Seldon is looking for a Site Reliability Engineer (SRE) to join our team. We are focused on making it easy for machine learning models to be deployed and managed at scale in production. We provide Cloud Native products that run on top of Kubernetes and are open-core with several successful open source projects including Seldon Core, Alibi:Explain and Alibi:Detect. We also contribute to open source projects under the Kubeflow umbrella including KFServing.
About the role
- Build and run services on cloud Infrastructure.
- Observe and monitor services to ensure reliability.
- Setup and maintain CI/CD pipelines.
- Develop and improve the reliability process across the engineering team.
- A degree or higher level academic background in a scientific or engineering subject.
- Working with Linux and the Unix Shell
- At least 2 years of experience in industry or academia showing completed projects.
Core skills (The role will be focused on these skills so we would expect existing experience or a demonstrable desire to learn these)
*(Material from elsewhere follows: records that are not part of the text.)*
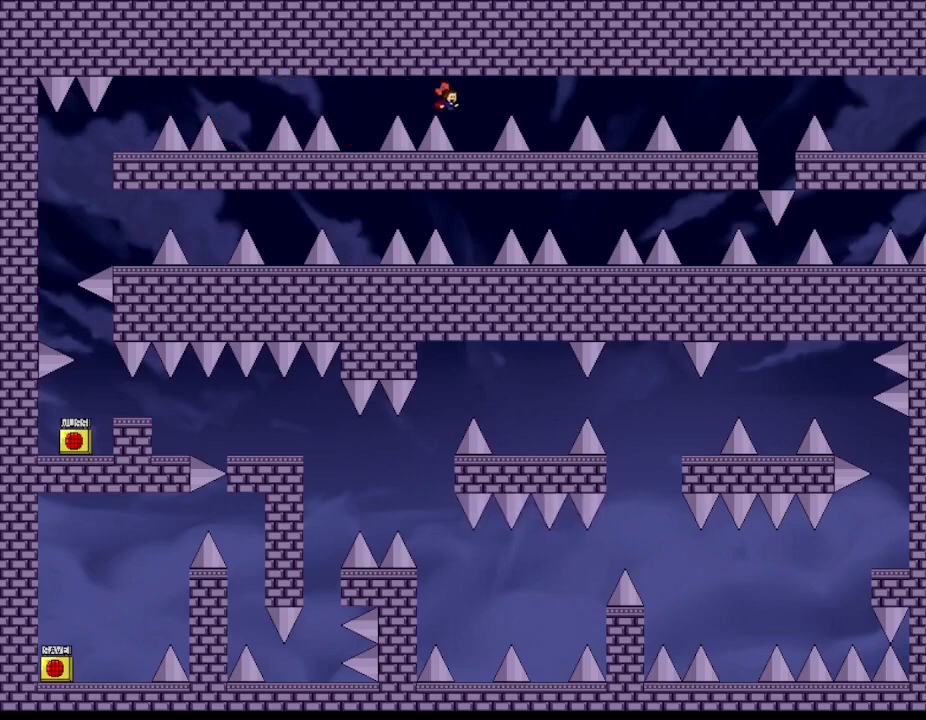
{"keys": ["right"], "events": [[134, "right", "up"], [300, "right", "down"]]}
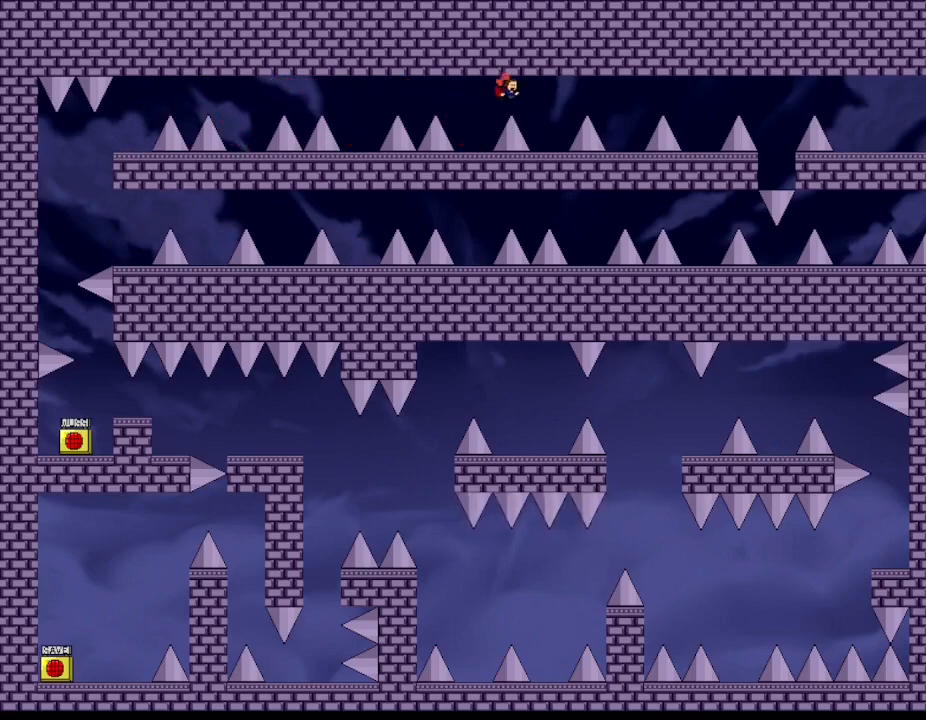
{"keys": ["right"], "events": [[200, "right", "up"], [300, "right", "down"]]}
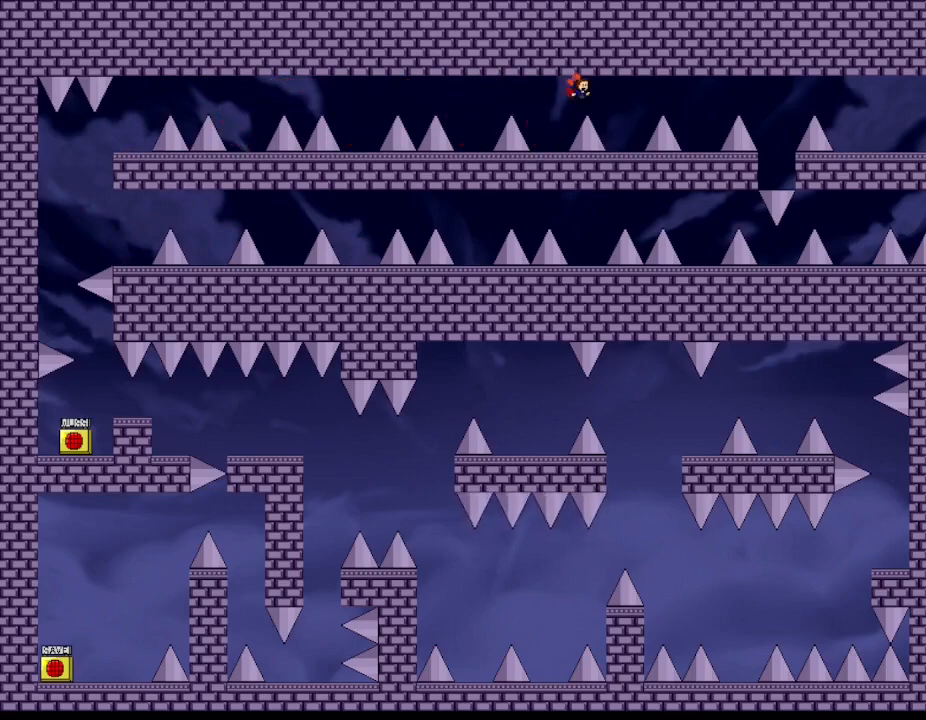
{"keys": ["right"], "events": [[234, "right", "up"], [350, "right", "down"]]}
- Familiarity with Cloud Infrastructure (GCP, AWS).
- Implementing "Infrastructure as Code" (Terraform or similar technologies)
- Managing Kubernetes and Docker environments.
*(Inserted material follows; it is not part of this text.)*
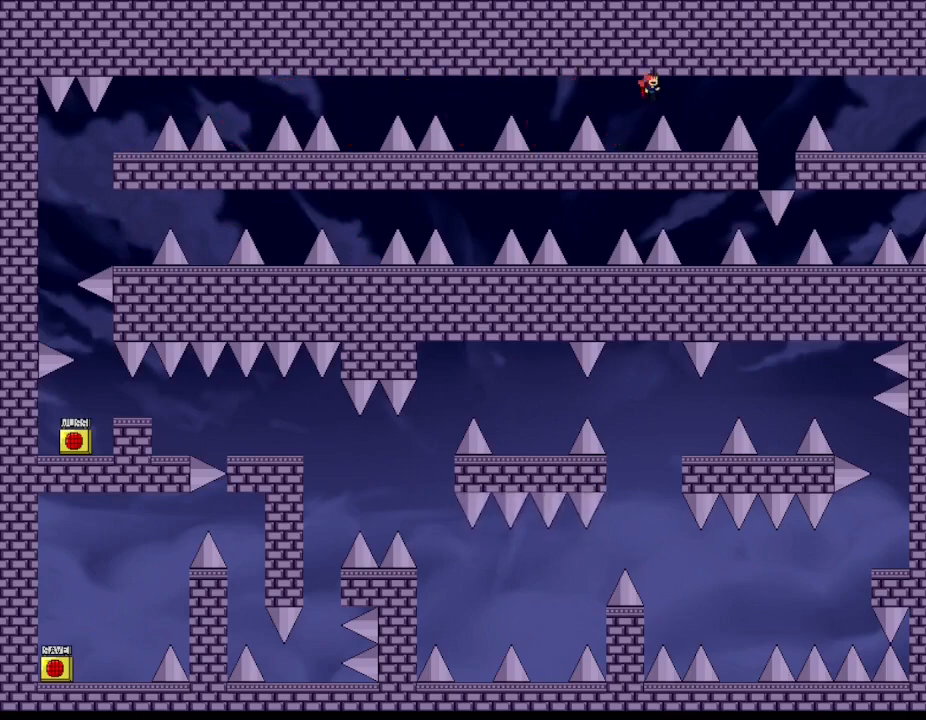
{"keys": [], "events": [[267, "right", "up"]]}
- Knowledge of monitoring and alerting technologies.
- Knowledge of CI/CD systems.
- Strong programming skills (Golang, Pyhton, Bash).
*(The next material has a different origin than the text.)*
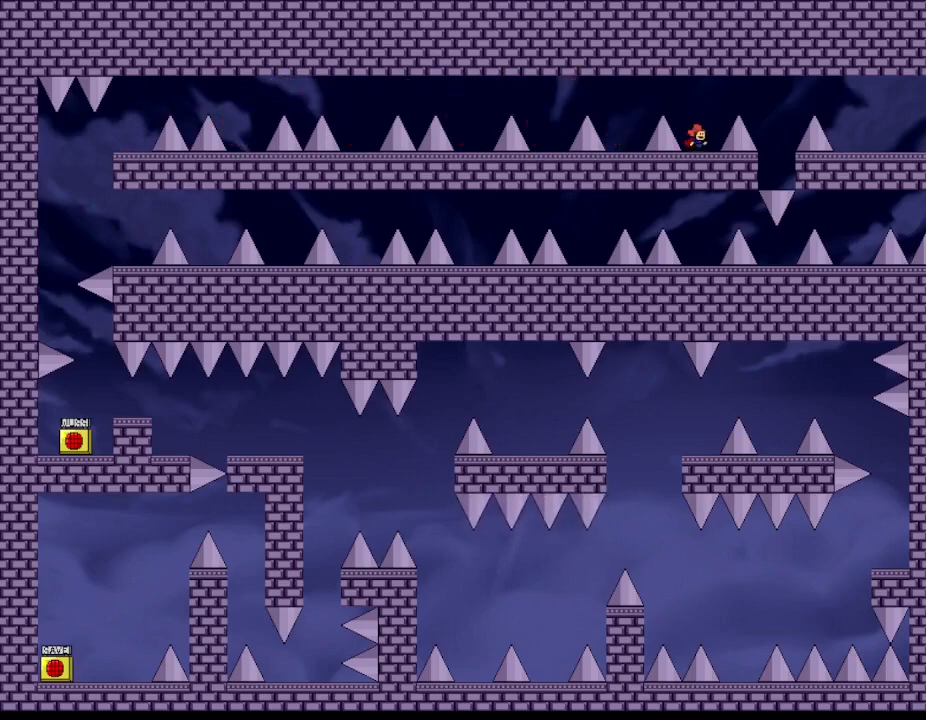
{"keys": ["right"], "events": [[100, "right", "down"]]}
- Interest in using and contributing to Open Source tools.
- Experience with maintaining / deploying machine learning models in production.
Share options to align you with the long-term success of the company.
Exciting phase of fast-paced start-up challenges with an ambitious team and unlimited potential for professional growth.
Access to discounted lunches, gyms, shopping and cinema tickets.
Flexible work-from-home policy.
Cycle To Work Scheme.
Our interview process is normally a phone interview, a coding task, and 2-3 hours of final interview (carried out virtually). We promise not to ask you any brain teasers or trick questions. We might design a system together on a whiteboard, the same way we often work together, but we won’t make you write code on one. Our recruitment process has an average length of 3 weeks.